Data in this exercise:
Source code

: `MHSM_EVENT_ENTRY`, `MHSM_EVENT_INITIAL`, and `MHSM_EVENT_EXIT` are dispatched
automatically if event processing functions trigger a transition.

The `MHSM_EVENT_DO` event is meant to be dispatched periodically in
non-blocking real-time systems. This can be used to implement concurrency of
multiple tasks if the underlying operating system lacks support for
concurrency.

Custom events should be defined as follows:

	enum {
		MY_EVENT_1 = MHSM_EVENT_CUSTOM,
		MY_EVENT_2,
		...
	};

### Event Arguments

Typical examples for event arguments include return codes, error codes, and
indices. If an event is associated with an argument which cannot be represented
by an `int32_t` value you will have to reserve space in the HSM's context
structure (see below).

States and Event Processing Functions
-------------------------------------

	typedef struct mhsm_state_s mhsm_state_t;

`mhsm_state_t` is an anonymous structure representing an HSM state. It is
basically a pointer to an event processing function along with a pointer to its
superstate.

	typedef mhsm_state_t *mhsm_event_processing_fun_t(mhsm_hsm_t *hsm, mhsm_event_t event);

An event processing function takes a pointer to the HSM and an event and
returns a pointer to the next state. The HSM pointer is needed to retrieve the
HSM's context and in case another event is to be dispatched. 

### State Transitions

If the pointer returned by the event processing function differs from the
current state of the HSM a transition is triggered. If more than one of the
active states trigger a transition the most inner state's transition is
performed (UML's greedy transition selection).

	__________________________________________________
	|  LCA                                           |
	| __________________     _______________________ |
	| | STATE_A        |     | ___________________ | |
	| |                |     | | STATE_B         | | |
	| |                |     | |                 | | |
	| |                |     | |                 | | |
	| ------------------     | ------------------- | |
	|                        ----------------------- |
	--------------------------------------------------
---
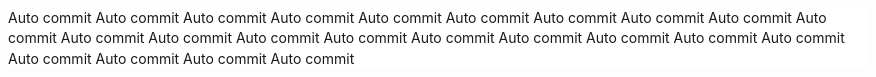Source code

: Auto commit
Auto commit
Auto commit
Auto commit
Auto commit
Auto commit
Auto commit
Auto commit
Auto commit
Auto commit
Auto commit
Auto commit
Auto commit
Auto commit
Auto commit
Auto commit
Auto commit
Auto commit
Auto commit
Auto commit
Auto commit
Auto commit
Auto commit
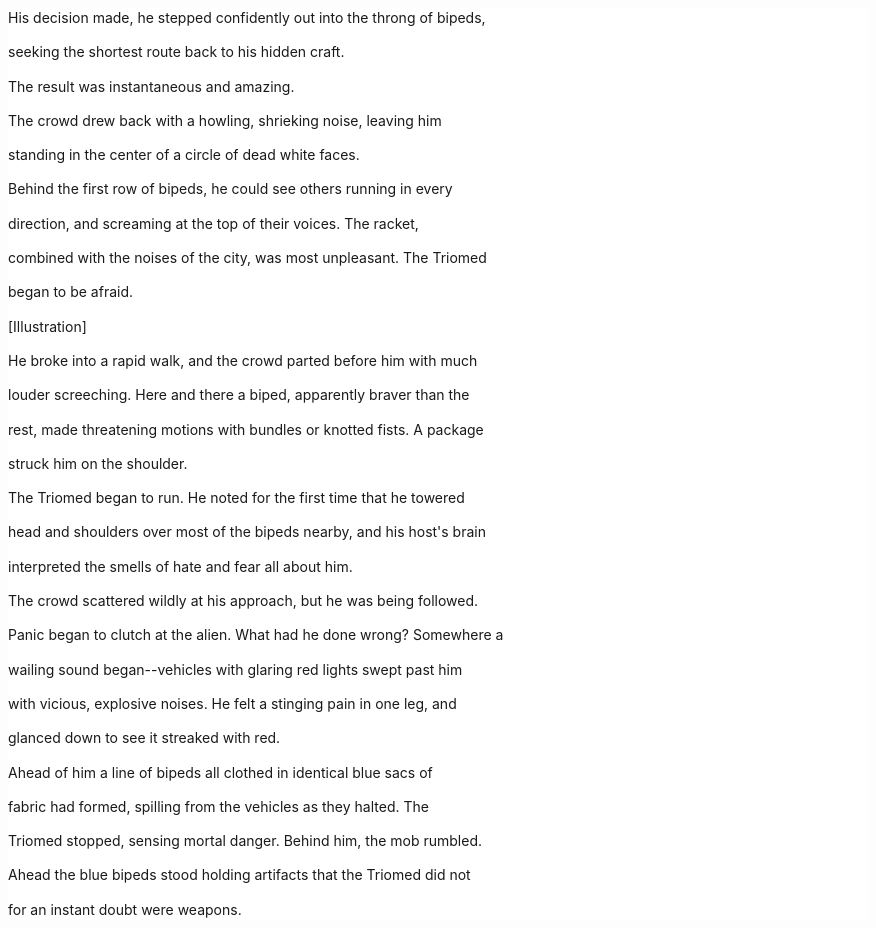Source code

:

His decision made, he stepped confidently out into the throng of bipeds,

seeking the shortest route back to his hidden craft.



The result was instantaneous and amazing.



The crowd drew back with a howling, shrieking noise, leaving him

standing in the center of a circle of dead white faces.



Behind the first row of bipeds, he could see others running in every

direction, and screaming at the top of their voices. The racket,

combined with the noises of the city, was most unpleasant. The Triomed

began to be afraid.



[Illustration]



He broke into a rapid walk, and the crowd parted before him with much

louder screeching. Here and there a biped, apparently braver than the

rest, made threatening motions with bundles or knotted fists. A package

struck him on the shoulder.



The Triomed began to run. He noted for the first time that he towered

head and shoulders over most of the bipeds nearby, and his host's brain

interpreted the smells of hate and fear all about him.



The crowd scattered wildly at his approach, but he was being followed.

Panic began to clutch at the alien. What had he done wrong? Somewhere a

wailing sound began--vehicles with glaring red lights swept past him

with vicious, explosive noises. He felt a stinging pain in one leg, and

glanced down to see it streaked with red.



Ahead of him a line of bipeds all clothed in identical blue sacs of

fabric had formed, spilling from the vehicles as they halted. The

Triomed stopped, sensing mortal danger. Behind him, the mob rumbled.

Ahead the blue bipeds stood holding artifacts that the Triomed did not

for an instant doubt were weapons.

Your goal: Please find each line in the records that contains the word "blue" and copy those lines.

Completed task:
Ahead of him a line of bipeds all clothed in identical blue sacs of
Ahead the blue bipeds stood holding artifacts that the Triomed did not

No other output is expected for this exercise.